## PROMPT
Could you reproduce the lines below word for word, omitting the pictures from your answer?

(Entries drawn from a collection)
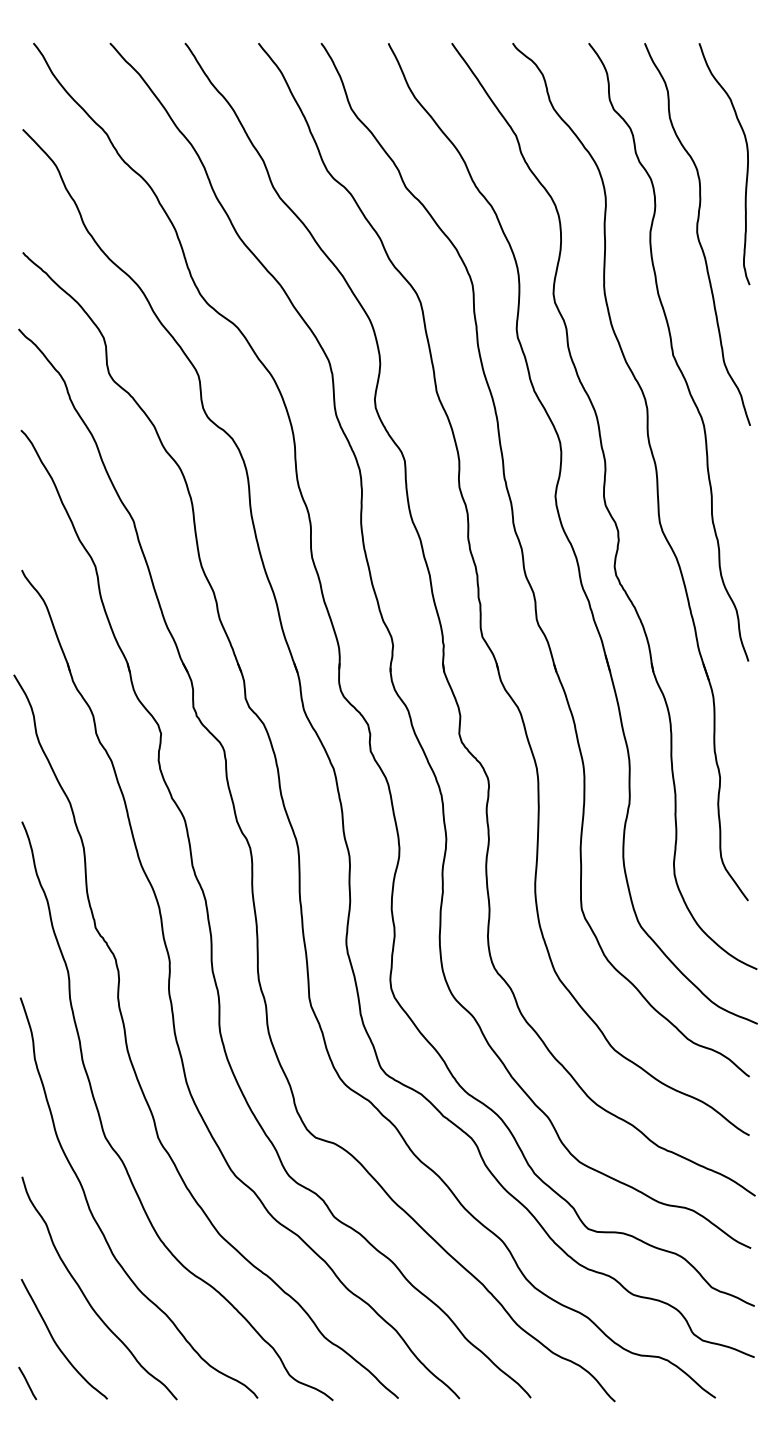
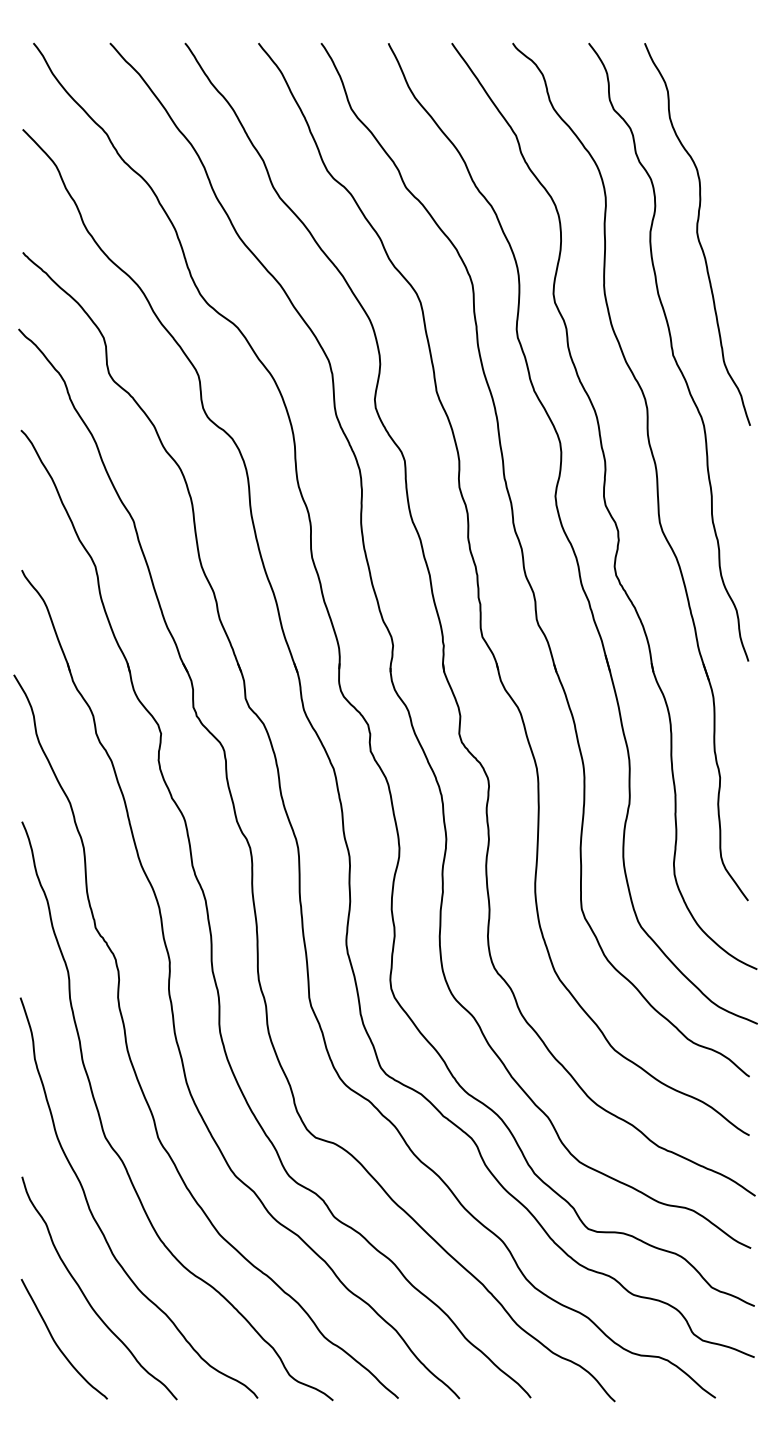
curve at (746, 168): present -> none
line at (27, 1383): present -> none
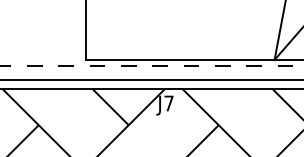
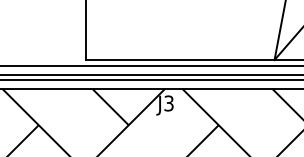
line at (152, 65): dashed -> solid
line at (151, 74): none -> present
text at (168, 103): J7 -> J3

## RESULT OF THIS EXERCISE
curve at (746, 168): present -> none
line at (27, 1383): present -> none
line at (152, 65): dashed -> solid
line at (151, 74): none -> present
text at (168, 103): J7 -> J3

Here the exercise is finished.